Священник откусил кусок сыру, а поп Цуйка, обычный партнер этих невинных святых диалогов, грустно заглянул в пустой стакан, где на дне пристала крупинка перцу, и. бросив презрительный взгляд на закуски, расставленные на столе, затянул:
— «Ангельский хлеб вкушал человек и пищу, ниспосланную ему из их достатка».
—Так оно и есть, преподобный, ибо велика милость божия! — подтвердил священник, осеняя себя крестом.
Поп Цуйка, облагодетельствованный Отилией еще одним стаканом цуйки, спросил девушку, сохранилась ли у нее та «цимбала», на которой она как-то играла в его присутствии. «Цимбалой» он называл рояль. Дядюшку Костаке, которого в другое время весьма огорчили бы такие расходы на вина и закуски, теперь, казалось, занимали совсем другие мысли. Наконец он почти шепотом решился спросить у священника:
—А-а вы верите, что есть тот свет?
—Никаких сомнений. Ведь что сказал спаситель? «Блаженны нищие духом, ибо ваше есть царствие божие.
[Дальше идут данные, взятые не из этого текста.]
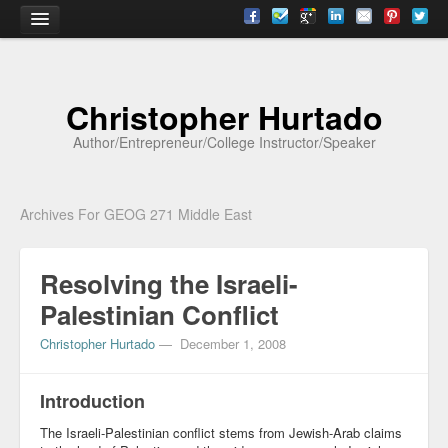
Home
Christopher Hurtado
About
Author/Entrepreneur/College Instructor/Speaker
Biography
Testimonials
Archives For GEOG 271 Middle East
Contact
Resolving the Israeli-
Academia
Palestinian Conflict
Articles
Christopher Hurtado
—
December 1, 2008
Books
CV
Introduction
The Israeli-Palestinian conflict stems from Jewish-Arab claims
Papers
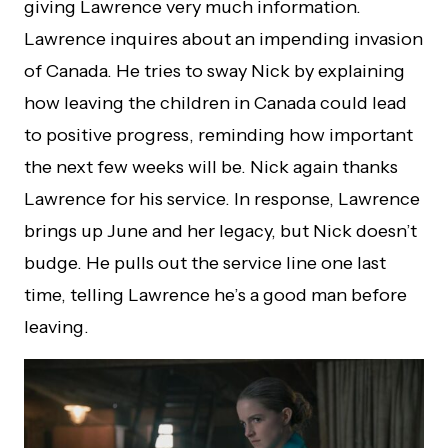
giving Lawrence very much information.
Lawrence inquires about an impending invasion
of Canada. He tries to sway Nick by explaining
how leaving the children in Canada could lead
to positive progress, reminding how important
the next few weeks will be. Nick again thanks
Lawrence for his service. In response, Lawrence
brings up June and her legacy, but Nick doesn’t
budge. He pulls out the service line one last
time, telling Lawrence he’s a good man before
leaving.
Блаженны алчущие ныне, ибо насытитесь... Возрадуйтесь в тот день и возвеселитесь, ибо велика вам награда на небесах!»
—Значит, мало у нас надежды попасть в рай, батюшка, ибо мы сыты, — заметил Стэникэ.
—Молчи ты, свинья собачья, ведь речь идет не только о сытости чрева, а о довольстве разнообразным счастьем. А кто из смертных, сатана, может похвалиться, что он счастлив и нет у него ни в чем недостатка, раз он человек? «Человек как трава, дни его — полевые цветы». А потом, ты не принимаешь в расчет великой милости господа бога, который, хоть и семижды семь раз будем мы грешить, все равно удостоит нас своей благодати.